Mistake 5 — Confusing $gt (Greater Than) with $regex (Pattern Match)

# $gt: "S" → all addresses that come AFTER "S" alphabetically (includes "Valley", "Yellow")
myquery = { "address": { "$gt": "S" } }

# "$regex": "^S" → only addresses that LITERALLY START WITH the letter S
myquery = { "address": { "$regex": "^S" } }

They are NOT the same. Use $regex when you want pattern matching.


Mistake 6 — Forgetting to Loop Over find() Results

# WRONG — this prints a cursor object, not the documents
result = mycol.find({"name": "Amy"})
print(result)
# Output: <pymongo.cursor.Cursor object at 0x...>

# CORRECT — loop through the cursor
result = mycol.find({"name": "Amy"})
for x in result:
    print(x)
# Output: {'_id': 3, 'name': 'Amy', 'address': 'Apple st 652'}

Reflection Questions

  1. What is the difference between delete_one() and delete_many()? When would you use each?

  2. Why must you always use $set when updating a document? What would happen if you forgot it?

  3. How is $gt: "S" different from $regex: "^S"? Can you think of a case where using $gt accidentally returns more results than expected?

  4. If you want to show only 10 results per page in a web app, which method would you use and why?

  5. A colleague runs mycol.update_many({}, {"$set": {"status": "active"}}). What does this do? Is this safe or dangerous?

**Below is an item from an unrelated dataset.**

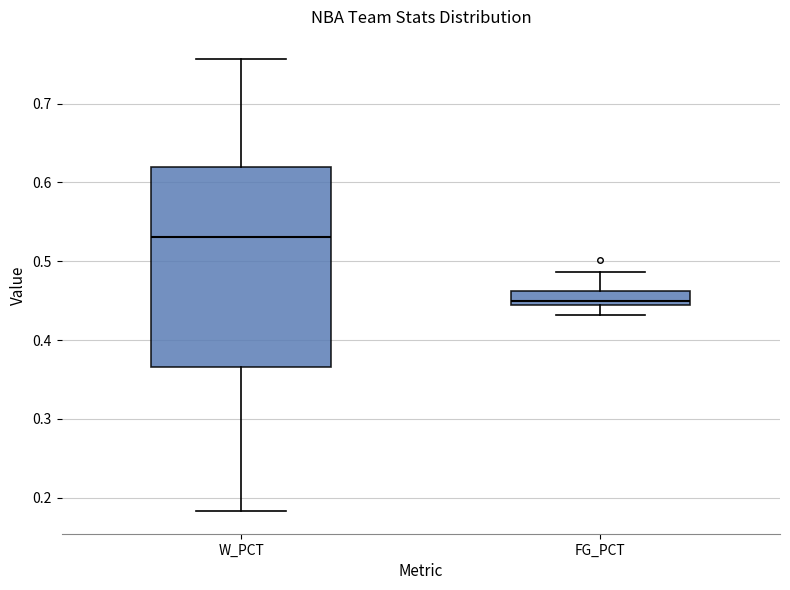

Where does the lower whisker of the box for FG_PCT end on the y-axis? The values are not printed on the chart, so give them approximately, as read against the axis.

0.43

  6. You need to find all customers whose name contains the letters “an” anywhere in the name (not just at the start). What regex pattern would you use?


Completion Checklist

Before moving to the next lesson, confirm you can do all of the following:

  • Write a basic exact-match query using a Python dictionary
  • Use the $gt operator to do comparison-based queries
  • Use $regex with ^ to find documents where a field starts with a specific letter
  • Sort results ascending (A–Z) using .sort("field")
  • Sort results descending (Z–A) using .sort("field", -1)
  • Limit results to a specific number using .limit(n)
  • Chain .sort() and .limit() together
  • Update a single document using update_one() with $set
  • Update multiple documents using update_many() with $set
  • Check how many documents were modified using .modified_count
  • Delete one document using delete_one()
  • Delete multiple documents using delete_many() with a query
  • Delete all documents using delete_many({}) with an empty query
  • Check how many documents were deleted using .deleted_count
  • Explain why $set is important when updating

Lesson Summary

In this lesson, you mastered five core MongoDB operations using Python and the pymongo library:

1. Querying — You learned how to filter documents using a query dictionary. Exact matches use simple key-value pairs. Advanced filtering uses operators like $gt (greater than), $lt (less than), and $regex (pattern matching with ^ meaning “starts with”).

2. Sorting — You learned to use .sort("field_name") for ascending order (A→Z) and .sort("field_name", -1) for descending order (Z→A). Sorting can be chained with .find() and .limit().

3. Limiting — You learned that .limit(n) restricts results to the first n documents. This is essential for building paginated results in real applications.

4. Updating — You learned update_one() (changes the first match only) and update_many() (changes all matches). You must always use the $set operator to safely change only specific fields without destroying the rest of the document.

5. Deleting — You learned delete_one() (removes first match), delete_many(query) (removes all matches), and delete_many({}) (removes everything — use with extreme caution). The .deleted_count property tells you how many documents were removed.

Together, these operations — combined with the insertion and retrieval skills from earlier lessons — give you complete CRUD (Create, Read, Update, Delete) power over a MongoDB database. This is the foundation of virtually every modern web application and data system.